JOB ITEM = Lay out these lines from the items below as a Markdown table with two columns, No. and Line, giving each row a number and leaving out blank lines. Begin at the line that contains "Vulnerability Disclosure" and stop after the line that contains "Terms of Use".

DATA SUPPLIED =

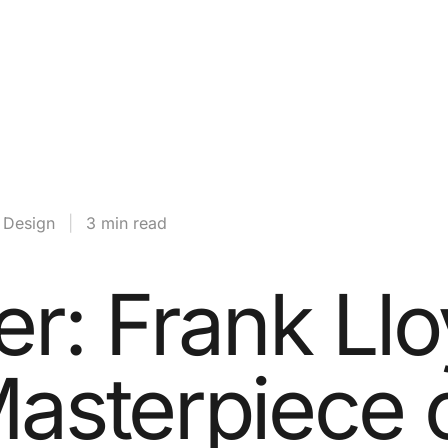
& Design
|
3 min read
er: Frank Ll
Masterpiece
--
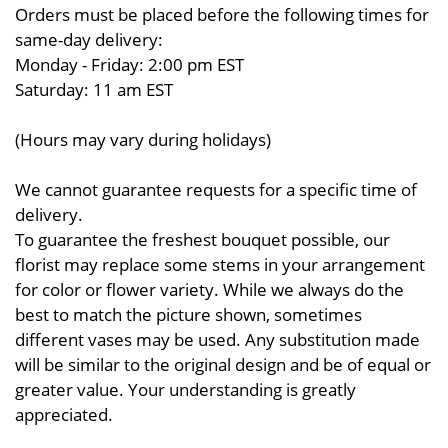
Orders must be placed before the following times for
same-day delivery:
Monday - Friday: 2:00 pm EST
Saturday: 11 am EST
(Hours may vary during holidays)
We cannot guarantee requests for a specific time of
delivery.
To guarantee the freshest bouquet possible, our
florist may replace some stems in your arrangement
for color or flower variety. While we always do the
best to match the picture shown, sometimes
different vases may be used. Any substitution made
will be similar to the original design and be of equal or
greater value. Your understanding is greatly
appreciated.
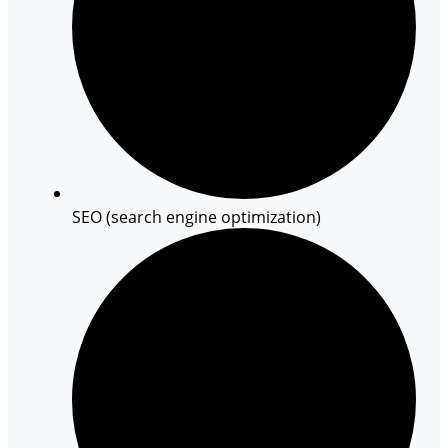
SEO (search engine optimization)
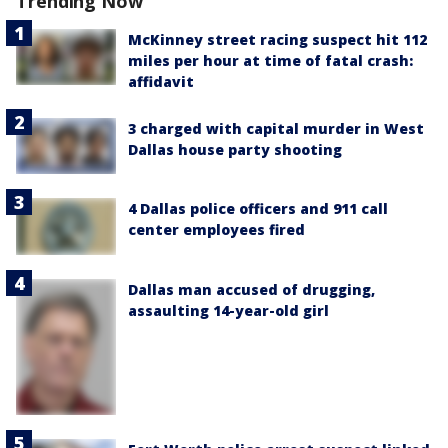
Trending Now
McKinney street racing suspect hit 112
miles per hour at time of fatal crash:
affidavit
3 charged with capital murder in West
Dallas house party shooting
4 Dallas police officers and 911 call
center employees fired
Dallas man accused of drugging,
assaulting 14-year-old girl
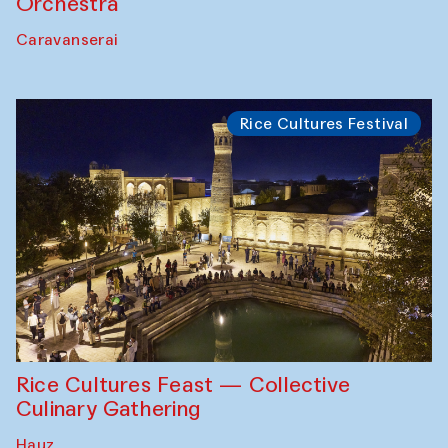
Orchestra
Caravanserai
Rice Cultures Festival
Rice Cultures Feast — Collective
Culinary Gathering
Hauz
==
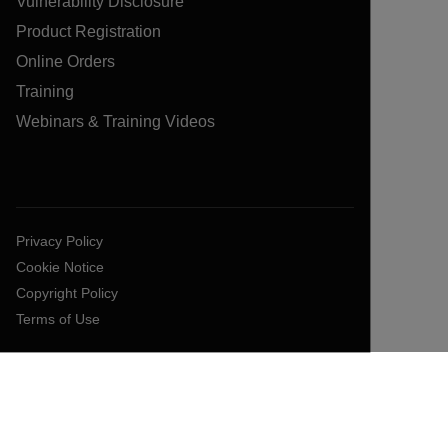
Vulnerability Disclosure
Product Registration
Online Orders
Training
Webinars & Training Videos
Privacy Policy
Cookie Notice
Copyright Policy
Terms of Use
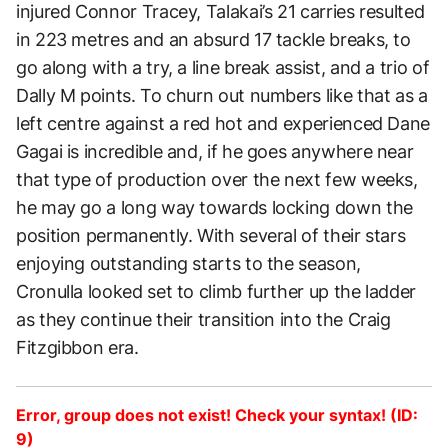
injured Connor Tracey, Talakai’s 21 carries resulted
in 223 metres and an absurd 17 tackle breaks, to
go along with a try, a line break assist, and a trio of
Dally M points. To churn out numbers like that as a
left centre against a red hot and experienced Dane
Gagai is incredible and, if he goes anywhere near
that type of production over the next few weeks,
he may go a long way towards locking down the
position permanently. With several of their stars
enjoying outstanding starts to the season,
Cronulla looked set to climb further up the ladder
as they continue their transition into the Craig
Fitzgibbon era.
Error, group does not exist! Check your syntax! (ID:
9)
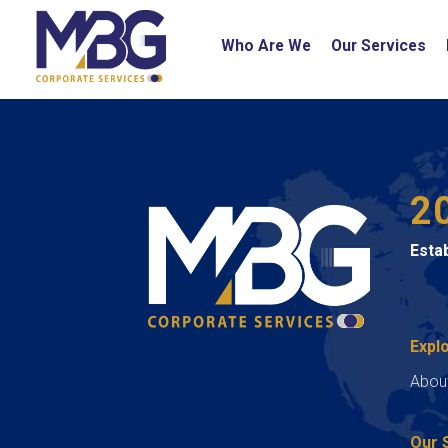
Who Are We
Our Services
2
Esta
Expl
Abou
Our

SOLUTION TO THE EXERCISE =
| No. | Line |
|---|---|
| 1 | Vulnerability Disclosure |
| 2 | Product Registration |
| 3 | Online Orders |
| 4 | Training |
| 5 | Webinars & Training Videos |
| 6 | Privacy Policy |
| 7 | Cookie Notice |
| 8 | Copyright Policy |
| 9 | Terms of Use |